In her own words - the sums are soooooo easy. There was one sum that she remebers being hard in Sept, but then she 'clicked and I got it and I knew it'. I'm sure there are things she gets wrong and I'm sure her work isn't that easy for her, but I do not feel this is a good state of mind!

OK - what do I do? The only other school we could consider has friends in it and the feedback isn't that great, plus there is a wait list.

An indie school has offered us a huge bursary but it is 35-40 mins away. It's tiny and not actually remotely academic. It is non selective but has a lovely atmosphere. What I would hope is that it is small enough to be responsive. Their independent school report is glowing. Really very good. There are a large amount of children requiring extra support who get very well catered for, and in her way, dd is in a very similar situation to those children. The report states that able children are well served and stretched.

It goes through to 18 so dd could work her way up at her own rate rather than be tied to years and classes. The head has sadi he is happy for her to snake up and down as her education demands, as many classes double up anyway as the school is so small.
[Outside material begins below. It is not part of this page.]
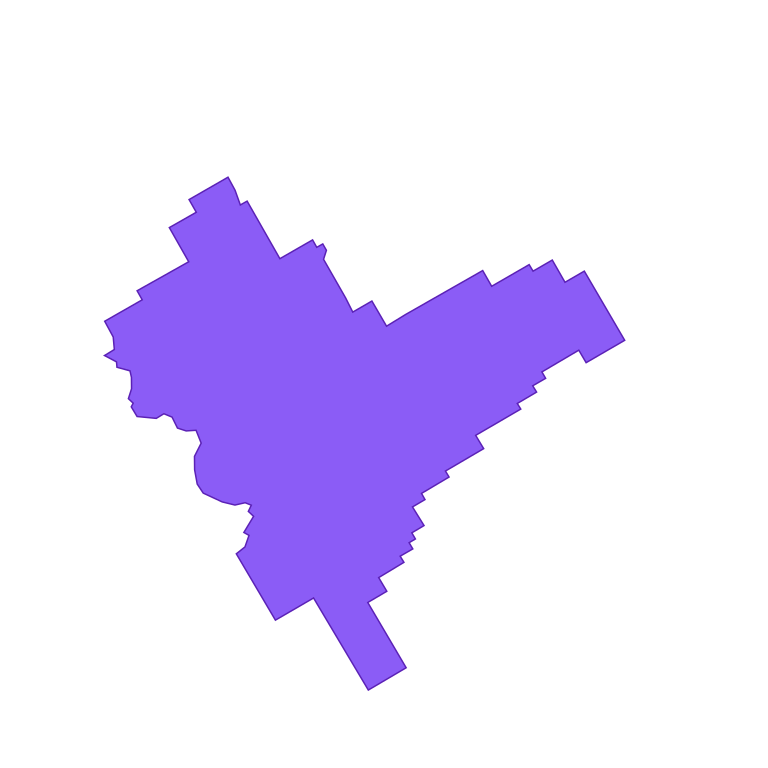 Union, Oregon, United States of America (orthographic projection), rotated 60°
{"feature_id": "52423323B75760567644754", "entity_name": "Union", "entity_type": "district", "adm_level": 2, "iso_a3": "USA", "parent_name": "United States of America", "parent_adm1": "Oregon", "projection": "orthographic", "projection_center": [-118.033, 45.409], "detail": "fine", "context": "isolated", "style": "filled", "palette": "violet", "viewbox_px": 768, "rotation_deg": 60, "n_neighbors": 0, "source": "geoboundaries", "source_scale": "gbopen_adm2", "svg_char_len": 1286}
<svg xmlns="http://www.w3.org/2000/svg" viewBox="0 0 768 768"><g transform="rotate(60 384 384)"><path d="M288.7,614.1L299.9,598.4L299.7,589.5L306.7,584.1L318.9,584.9L325.7,578.8L330.1,569.9L343.8,571.9L351.9,584.3L363.6,590.9L377.3,595.8L388.1,595.1L405.2,583.1L414.3,573.6L417.4,563.6L422.6,559.5L426.5,565.2L433.4,563.1L442.5,579.6L447.6,576.6L455.6,585.9L457.2,596.8L534.2,596.1L534.1,552.0L641.2,550.6L640.8,506.7L565.1,507.3L564.9,485.2L549.0,485.4L548.4,455.9L541.2,456.1L541.2,441.5L534.0,441.6L533.9,434.3L526.8,434.3L526.6,420.1L504.7,420.8L504.6,406.3L497.5,406.2L497.1,374.2L490.1,374.3L489.8,330.0L474.3,330.3L474.1,278.1L467.5,278.3L467.3,255.9L459.9,256.1L459.9,241.2L452.5,241.2L452.1,198.4L466.6,198.3L466.5,153.7L386.4,154.1L386.4,176.4L360.8,176.3L360.8,198.5L353.2,198.6L353.2,241.9L335.1,241.8L334.6,330.5L335.2,352.9L306.1,353.0L306.1,375.1L290.4,374.2L245.8,374.0L239.4,367.0L232.1,367.0L232.0,373.9L223.5,373.8L223.4,411.5L157.2,411.1L157.1,418.9L141.7,416.1L126.9,415.7L126.8,460.6L141.4,460.7L141.2,491.7L180.5,492.0L179.8,551.2L190.2,551.3L190.0,594.5L207.9,595.0L219.3,600.3L219.6,611.8L231.1,604.6L236.0,606.9L245.6,597.4L252.0,599.4L261.9,605.0L268.9,612.7L275.2,610.8L277.4,614.3L288.7,614.1Z" fill="#8b5cf6" stroke="#5b21b6" stroke-width="1.5"/></g></svg>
It's a cheap school and the fees would be tiny to many of you, but to us it would mean extra work for me ( I already have health issues) and absolute zero disposable income. Nada. Zilch. Nothing. We are poor and not likely to stop being poor for about 6 years. When things look a little better for us the bursary would probably be removed and we would remain the same - grindingly poor. As in about 15-20K for all of us to commute, live on, run the house etc (having bought the house and set up shop 8 years ago on combined salary of about 50K, the recession has been very hard on us). We can't down size as the next step down is a small flat and it would save us about £100 per month if we were lucky. One old car, no holidays as it is etc etc.
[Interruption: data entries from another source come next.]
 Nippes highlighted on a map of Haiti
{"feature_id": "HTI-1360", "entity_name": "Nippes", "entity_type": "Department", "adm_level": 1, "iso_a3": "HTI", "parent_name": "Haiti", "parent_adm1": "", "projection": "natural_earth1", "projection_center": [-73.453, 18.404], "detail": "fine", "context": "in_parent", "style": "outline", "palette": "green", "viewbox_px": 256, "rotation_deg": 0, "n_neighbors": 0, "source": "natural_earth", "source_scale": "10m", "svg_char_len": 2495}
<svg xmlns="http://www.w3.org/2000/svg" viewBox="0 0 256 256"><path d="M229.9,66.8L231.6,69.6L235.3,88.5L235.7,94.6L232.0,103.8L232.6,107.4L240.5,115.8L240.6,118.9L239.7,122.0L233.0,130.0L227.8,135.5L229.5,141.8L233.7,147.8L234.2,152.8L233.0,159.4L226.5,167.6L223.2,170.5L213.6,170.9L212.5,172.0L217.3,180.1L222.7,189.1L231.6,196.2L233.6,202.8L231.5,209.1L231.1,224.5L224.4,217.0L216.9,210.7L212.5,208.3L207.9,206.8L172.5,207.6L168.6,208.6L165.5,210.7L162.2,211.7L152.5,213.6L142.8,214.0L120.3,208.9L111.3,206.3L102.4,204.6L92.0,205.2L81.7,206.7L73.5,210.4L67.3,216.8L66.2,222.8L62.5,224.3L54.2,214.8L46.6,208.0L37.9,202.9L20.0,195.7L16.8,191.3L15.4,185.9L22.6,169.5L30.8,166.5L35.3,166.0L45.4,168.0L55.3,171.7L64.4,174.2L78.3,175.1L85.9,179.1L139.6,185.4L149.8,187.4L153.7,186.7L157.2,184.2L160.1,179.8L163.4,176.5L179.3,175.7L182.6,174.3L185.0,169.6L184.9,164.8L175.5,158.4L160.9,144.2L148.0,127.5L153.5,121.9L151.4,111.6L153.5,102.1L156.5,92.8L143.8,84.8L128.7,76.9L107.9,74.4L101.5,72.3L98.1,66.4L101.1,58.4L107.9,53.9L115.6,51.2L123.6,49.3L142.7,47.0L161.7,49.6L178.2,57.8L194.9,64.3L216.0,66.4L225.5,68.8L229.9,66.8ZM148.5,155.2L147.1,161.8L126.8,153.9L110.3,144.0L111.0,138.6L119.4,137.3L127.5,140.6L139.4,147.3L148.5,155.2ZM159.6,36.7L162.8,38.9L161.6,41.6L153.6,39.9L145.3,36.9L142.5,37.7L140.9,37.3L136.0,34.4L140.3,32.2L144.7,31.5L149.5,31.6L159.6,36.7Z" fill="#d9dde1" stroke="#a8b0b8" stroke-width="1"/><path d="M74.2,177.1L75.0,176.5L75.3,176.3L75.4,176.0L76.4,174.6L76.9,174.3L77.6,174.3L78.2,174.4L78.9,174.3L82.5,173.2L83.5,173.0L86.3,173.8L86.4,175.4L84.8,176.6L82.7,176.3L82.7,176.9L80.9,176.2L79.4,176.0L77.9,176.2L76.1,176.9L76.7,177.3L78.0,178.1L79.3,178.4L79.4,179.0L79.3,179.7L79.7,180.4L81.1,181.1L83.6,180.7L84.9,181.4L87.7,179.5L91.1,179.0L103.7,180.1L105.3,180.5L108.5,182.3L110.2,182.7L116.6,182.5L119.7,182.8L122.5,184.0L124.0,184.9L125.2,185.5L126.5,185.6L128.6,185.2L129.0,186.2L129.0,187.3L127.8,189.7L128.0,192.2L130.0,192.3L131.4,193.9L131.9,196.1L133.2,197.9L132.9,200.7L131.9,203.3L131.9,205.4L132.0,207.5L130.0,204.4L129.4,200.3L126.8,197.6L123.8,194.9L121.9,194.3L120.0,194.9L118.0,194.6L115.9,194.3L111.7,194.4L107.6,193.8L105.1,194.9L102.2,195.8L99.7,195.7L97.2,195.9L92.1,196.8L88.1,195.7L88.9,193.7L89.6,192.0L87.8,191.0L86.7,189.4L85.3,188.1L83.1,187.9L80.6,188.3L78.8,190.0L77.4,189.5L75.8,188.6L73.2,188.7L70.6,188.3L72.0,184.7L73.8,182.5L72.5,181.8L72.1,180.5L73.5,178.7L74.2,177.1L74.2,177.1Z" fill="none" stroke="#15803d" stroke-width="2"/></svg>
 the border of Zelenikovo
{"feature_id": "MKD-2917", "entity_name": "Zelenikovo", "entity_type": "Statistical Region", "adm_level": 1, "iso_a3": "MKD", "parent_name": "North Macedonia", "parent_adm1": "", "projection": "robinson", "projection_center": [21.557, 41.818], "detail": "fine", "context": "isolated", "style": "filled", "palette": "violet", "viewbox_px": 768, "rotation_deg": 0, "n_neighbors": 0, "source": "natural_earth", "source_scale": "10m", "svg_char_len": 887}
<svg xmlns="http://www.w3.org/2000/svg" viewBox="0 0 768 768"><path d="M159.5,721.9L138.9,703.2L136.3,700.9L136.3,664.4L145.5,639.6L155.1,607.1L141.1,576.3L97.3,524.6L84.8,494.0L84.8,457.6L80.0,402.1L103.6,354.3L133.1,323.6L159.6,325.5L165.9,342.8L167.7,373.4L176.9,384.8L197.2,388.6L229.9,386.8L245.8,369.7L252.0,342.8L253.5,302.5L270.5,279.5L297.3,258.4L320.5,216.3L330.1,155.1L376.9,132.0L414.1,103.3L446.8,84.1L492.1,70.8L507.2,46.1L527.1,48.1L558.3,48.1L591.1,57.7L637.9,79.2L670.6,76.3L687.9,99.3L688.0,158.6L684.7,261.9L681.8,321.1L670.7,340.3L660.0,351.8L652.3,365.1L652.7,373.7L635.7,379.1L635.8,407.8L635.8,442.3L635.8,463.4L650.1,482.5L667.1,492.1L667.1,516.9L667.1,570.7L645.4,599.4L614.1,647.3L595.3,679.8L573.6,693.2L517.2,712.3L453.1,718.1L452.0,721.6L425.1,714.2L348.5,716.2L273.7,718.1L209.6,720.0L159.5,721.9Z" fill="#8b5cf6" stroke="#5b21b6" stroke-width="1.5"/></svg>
AIBU to simply put her in and just muddle through - probably accumulating some debt and probably accumulating a bit of stress and misery which we would need to work our socks off to hide from her. For her education and to try help her find a niche and a path to her best advantage?

Oh and by the way - we have a younger child. I think that one would have to go state like dd until....until....something else happened.

Oh dear. I am Sad

OP posts:
crazyhead · 01/05/2012 15:33

I wouldn't do it because of your other child. If you couldn't afford to send your children both to the same school, you could create a rift between them that deprived them of friendship with other children in later life. Also, it sounds as though it could be cripplingly financially stressful for you - can you totally shield your daughter from the impact of that stress?

If I had quite a shy child, I'd also prefer them to get to know friends locally, which isn't easy with a big travel distance for the school.

If you don't mind me saying, I think you sound as though you maybe lack confidence in yourself a little to give your daughter all she needs regardless of the school, but you are clearly a very supportive parent with a child at an ok school anyway. Quite possibly at her age, the things she needs to learn from school might be social as well as academic, and any fairly decent place could provide that over time.

crazyhead · 01/05/2012 15:34

Sorry - in the first sentence I meant friendship with each other. Sleep deprived!

Ilovefluffysheep · 01/05/2012 18:36

My thinking is purely practicalities:

What happens if one of you loses your job, as you said it would be a huge struggle even on two wages?

What happens if you're ill and can't do school run?

What happens if car breaks down and can't do school run?

You really need to think about stuff like this as well, mundane as it may seem. If you wouldn't have any money left at all after paying fees, then it sounds as if you'd be stuffed if any of the above happened, and where would that leave your DD?